*Assignment*: Using the data below, return the stretch from the line that contains "de im Ers­ten Welt­krieg zum Kriegs­dienst" through the line that contains "uevo Portal de Empleo para Mu", both included, exactly as it stands and nothing beyond it.

*Extracted page text data*:
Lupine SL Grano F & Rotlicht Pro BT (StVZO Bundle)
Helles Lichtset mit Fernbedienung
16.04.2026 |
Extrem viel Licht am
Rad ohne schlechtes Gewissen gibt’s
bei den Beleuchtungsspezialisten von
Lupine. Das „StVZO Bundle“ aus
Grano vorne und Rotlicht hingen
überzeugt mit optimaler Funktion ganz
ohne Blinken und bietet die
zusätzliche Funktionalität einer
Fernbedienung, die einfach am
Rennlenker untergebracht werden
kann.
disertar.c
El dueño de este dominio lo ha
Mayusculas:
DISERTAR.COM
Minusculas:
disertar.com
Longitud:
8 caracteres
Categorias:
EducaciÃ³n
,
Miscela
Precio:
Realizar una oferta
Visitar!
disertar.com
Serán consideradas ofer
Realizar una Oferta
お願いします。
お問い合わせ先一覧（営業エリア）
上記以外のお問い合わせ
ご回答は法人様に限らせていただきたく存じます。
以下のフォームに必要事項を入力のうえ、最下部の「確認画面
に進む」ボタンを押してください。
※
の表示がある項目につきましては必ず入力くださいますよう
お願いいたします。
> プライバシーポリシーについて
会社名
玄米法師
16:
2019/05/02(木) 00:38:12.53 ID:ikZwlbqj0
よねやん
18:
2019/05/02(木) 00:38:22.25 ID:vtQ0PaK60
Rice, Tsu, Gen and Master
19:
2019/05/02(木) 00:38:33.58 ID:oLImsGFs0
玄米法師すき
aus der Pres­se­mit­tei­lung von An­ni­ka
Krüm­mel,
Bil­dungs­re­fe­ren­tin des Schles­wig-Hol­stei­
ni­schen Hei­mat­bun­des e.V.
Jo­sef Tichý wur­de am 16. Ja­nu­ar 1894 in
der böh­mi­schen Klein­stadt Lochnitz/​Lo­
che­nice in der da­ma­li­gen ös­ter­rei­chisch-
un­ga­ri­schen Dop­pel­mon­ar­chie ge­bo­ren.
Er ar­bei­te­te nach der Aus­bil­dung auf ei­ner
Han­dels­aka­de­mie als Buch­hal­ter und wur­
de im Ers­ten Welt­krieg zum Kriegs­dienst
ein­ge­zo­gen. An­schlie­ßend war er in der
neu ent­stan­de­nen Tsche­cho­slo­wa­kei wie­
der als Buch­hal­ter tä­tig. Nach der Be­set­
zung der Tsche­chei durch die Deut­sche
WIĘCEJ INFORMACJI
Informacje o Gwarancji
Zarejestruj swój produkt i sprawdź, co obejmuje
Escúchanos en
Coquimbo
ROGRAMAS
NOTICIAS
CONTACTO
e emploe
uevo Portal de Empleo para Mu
---
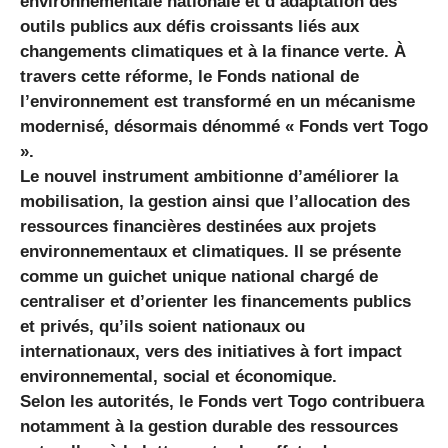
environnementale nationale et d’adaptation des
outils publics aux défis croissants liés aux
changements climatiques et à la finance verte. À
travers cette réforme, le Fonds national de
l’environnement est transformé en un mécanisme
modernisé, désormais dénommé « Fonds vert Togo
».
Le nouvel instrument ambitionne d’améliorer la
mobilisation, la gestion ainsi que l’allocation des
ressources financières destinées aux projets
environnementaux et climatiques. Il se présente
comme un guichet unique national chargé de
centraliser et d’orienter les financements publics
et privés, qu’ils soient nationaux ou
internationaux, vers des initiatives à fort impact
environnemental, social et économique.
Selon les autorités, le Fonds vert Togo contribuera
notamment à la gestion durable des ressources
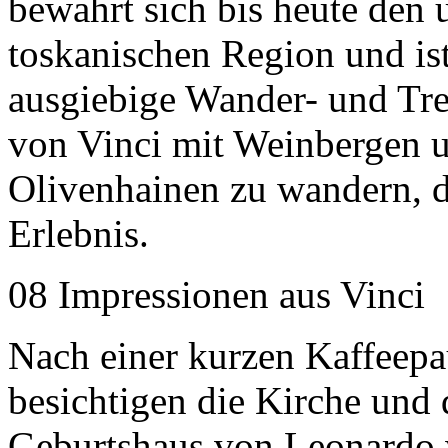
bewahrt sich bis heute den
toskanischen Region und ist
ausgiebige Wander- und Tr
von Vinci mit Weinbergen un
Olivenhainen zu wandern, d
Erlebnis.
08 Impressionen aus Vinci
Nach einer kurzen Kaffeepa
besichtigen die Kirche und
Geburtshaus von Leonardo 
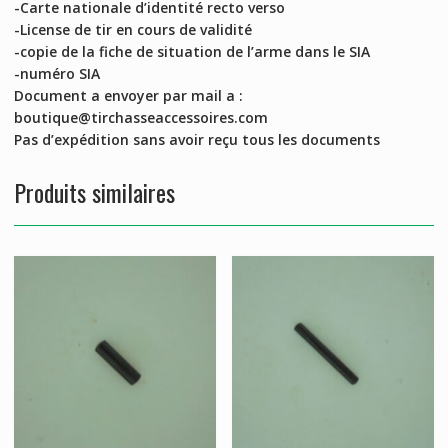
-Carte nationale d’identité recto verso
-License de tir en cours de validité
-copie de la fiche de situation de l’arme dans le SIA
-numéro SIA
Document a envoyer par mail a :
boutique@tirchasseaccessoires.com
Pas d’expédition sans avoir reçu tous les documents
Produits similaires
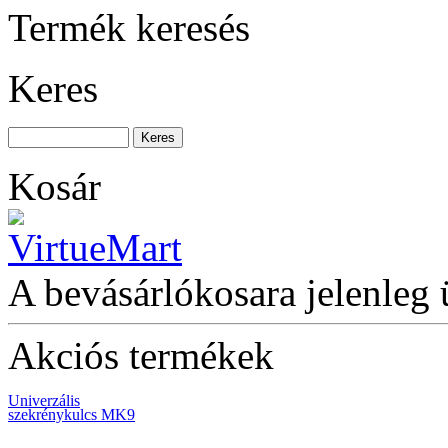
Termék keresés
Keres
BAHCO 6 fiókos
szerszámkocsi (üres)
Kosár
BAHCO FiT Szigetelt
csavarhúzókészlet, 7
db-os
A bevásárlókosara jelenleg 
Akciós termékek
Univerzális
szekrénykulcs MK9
--
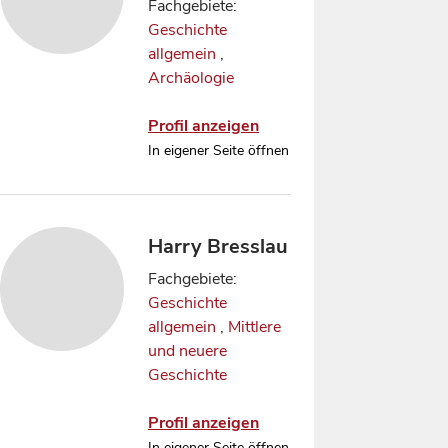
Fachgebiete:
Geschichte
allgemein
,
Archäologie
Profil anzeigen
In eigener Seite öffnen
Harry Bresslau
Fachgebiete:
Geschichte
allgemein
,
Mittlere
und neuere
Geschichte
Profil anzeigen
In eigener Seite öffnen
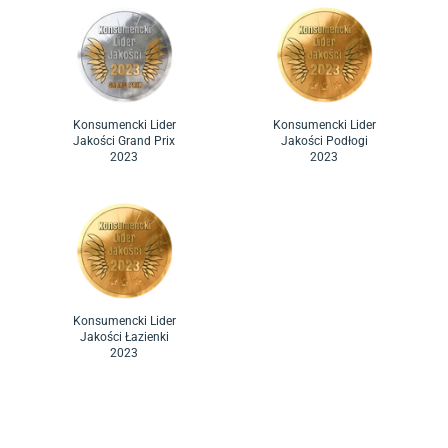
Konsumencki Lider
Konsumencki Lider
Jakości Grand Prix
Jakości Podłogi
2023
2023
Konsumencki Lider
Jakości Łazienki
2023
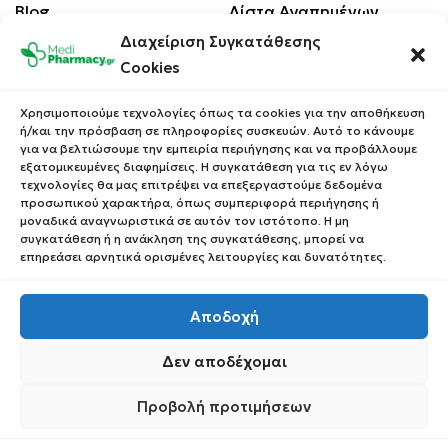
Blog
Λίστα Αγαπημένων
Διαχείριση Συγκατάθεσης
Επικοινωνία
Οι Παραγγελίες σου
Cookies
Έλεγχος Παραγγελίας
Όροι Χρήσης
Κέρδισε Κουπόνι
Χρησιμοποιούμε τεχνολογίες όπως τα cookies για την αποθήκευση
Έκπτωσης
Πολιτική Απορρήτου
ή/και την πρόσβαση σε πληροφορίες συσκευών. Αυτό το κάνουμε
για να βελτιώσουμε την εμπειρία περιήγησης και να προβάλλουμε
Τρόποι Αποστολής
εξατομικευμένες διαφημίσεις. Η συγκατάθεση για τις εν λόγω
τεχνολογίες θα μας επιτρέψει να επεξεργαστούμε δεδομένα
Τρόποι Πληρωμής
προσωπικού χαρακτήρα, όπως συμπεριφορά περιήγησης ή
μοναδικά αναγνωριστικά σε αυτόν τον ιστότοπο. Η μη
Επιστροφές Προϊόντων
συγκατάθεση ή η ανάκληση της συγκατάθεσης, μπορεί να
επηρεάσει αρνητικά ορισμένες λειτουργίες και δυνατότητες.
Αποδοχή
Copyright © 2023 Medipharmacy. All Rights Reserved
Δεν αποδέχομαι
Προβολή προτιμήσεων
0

*Response*:
de im Ers­ten Welt­krieg zum Kriegs­dienst
ein­ge­zo­gen. An­schlie­ßend war er in der
neu ent­stan­de­nen Tsche­cho­slo­wa­kei wie­
der als Buch­hal­ter tä­tig. Nach der Be­set­
zung der Tsche­chei durch die Deut­sche
WIĘCEJ INFORMACJI
Informacje o Gwarancji
Zarejestruj swój produkt i sprawdź, co obejmuje
Escúchanos en
Coquimbo
ROGRAMAS
NOTICIAS
CONTACTO
e emploe
uevo Portal de Empleo para Mu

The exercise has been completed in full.